-- Check your understanding --
• A. In the thread on the Deligne complex below, what does $\mathbb{R}$ stand for?
• B. Rewrite more briefly the paragraph of the thread on the Deligne complex that begins "These facts might be somewhat straightforward".

-- Source text --
══════════════════════════════

Deligne complex and sheaf of chain complex

Question

Deligne complex $\mathbb{Z}(n)$ and some other complexes can be defined as follows, for example, in this paper, wikipedia and nlab, $$\mathbb{Z}(n):=(0\rightarrow \mathbb{Z}\rightarrow \Omega^0 \rightarrow \Omega^1 \cdots \rightarrow \Omega^{n-1}\rightarrow 0)$$

$$\mathbb{R}(n):=(0\rightarrow \mathbb{R}\rightarrow \Omega^0 \rightarrow \Omega^1 \cdots \rightarrow \Omega^{n-1}\rightarrow 0)$$

$$\ \ \ \Omega^{\bullet}:=(0\rightarrow \Omega^0 \rightarrow \Omega^1 \rightarrow \Omega^2 \cdots \rightarrow \Omega^{n}\rightarrow \cdots)$$

$$\Omega^{\bullet\geq n}:=(0\rightarrow 0 \rightarrow 0 \rightarrow 0 \cdots \rightarrow \Omega^{n}\rightarrow \cdots)$$

$$\Sigma^n\Omega^{n}_{clo}:=(0\rightarrow 0 \rightarrow 0 \rightarrow 0 \cdots \rightarrow \Omega^{n}_{clo}\rightarrow 0)\ $$ where $\mathbb{R}$ stands for locally constant real valued functions. It seems to me there are some relations among these complexes, such as:

1. $\Omega^{\bullet\geq n}\simeq\Sigma^n\Omega^{n}$
2. $\Sigma^n\Omega^{n}_{clo} \simeq \mathbb{R}(n)$
3. $\mathbb{Z}(n)$ is the homotopy pullback of $\Omega^{\bullet\geq n}\rightarrow \Omega^{n} \leftarrow \mathbb{Z}$.

These facts might be somewhat straightforward but I failed to figure out how it works. I would be appreciated for any details provided.

Answer 1

Your statements are not entirely true. The correct ones are:

1. $\Omega^{\bullet\geq n} \simeq \Sigma^n\Omega^n_{\mathrm{cl}}$;
2. $\Sigma^n\Omega^n_{\mathrm{cl}}\simeq \mathbb{R}(n)$;
3. $\mathbb{Z}(n)$ is the homotopy pullback of $\Omega^{\bullet\geq n}\to\Omega^{\bullet}\leftarrow\mathbb{Z}$.

══════════════════════════════

-- Records supplied --
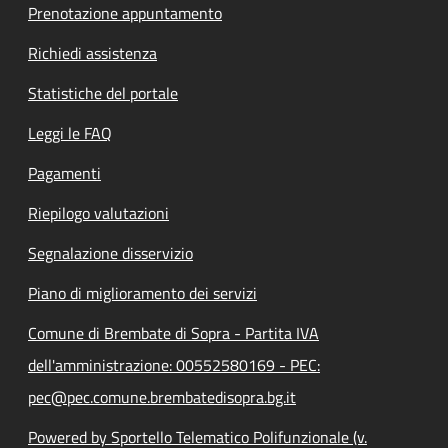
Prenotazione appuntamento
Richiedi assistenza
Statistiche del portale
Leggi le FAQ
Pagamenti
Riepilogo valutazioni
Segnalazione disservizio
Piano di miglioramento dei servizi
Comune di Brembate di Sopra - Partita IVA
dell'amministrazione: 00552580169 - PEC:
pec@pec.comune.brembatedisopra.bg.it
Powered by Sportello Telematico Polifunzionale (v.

══════════════════════════════

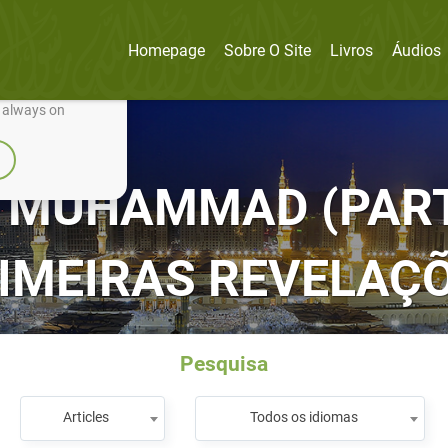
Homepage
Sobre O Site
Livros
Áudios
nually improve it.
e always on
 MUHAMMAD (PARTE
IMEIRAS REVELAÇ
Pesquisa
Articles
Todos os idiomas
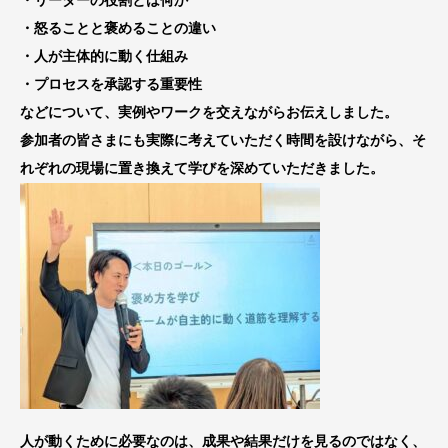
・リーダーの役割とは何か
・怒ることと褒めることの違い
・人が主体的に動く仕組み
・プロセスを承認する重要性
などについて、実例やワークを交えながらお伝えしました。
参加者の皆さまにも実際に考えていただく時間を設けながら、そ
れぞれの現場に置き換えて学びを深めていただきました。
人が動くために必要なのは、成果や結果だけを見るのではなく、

══════════════════════════════

-- Solutions to the exercise --
• A. Locally constant real valued functions.

• B. The facts may be straightforward, but the asker could not work out how they hold and would appreciate any details.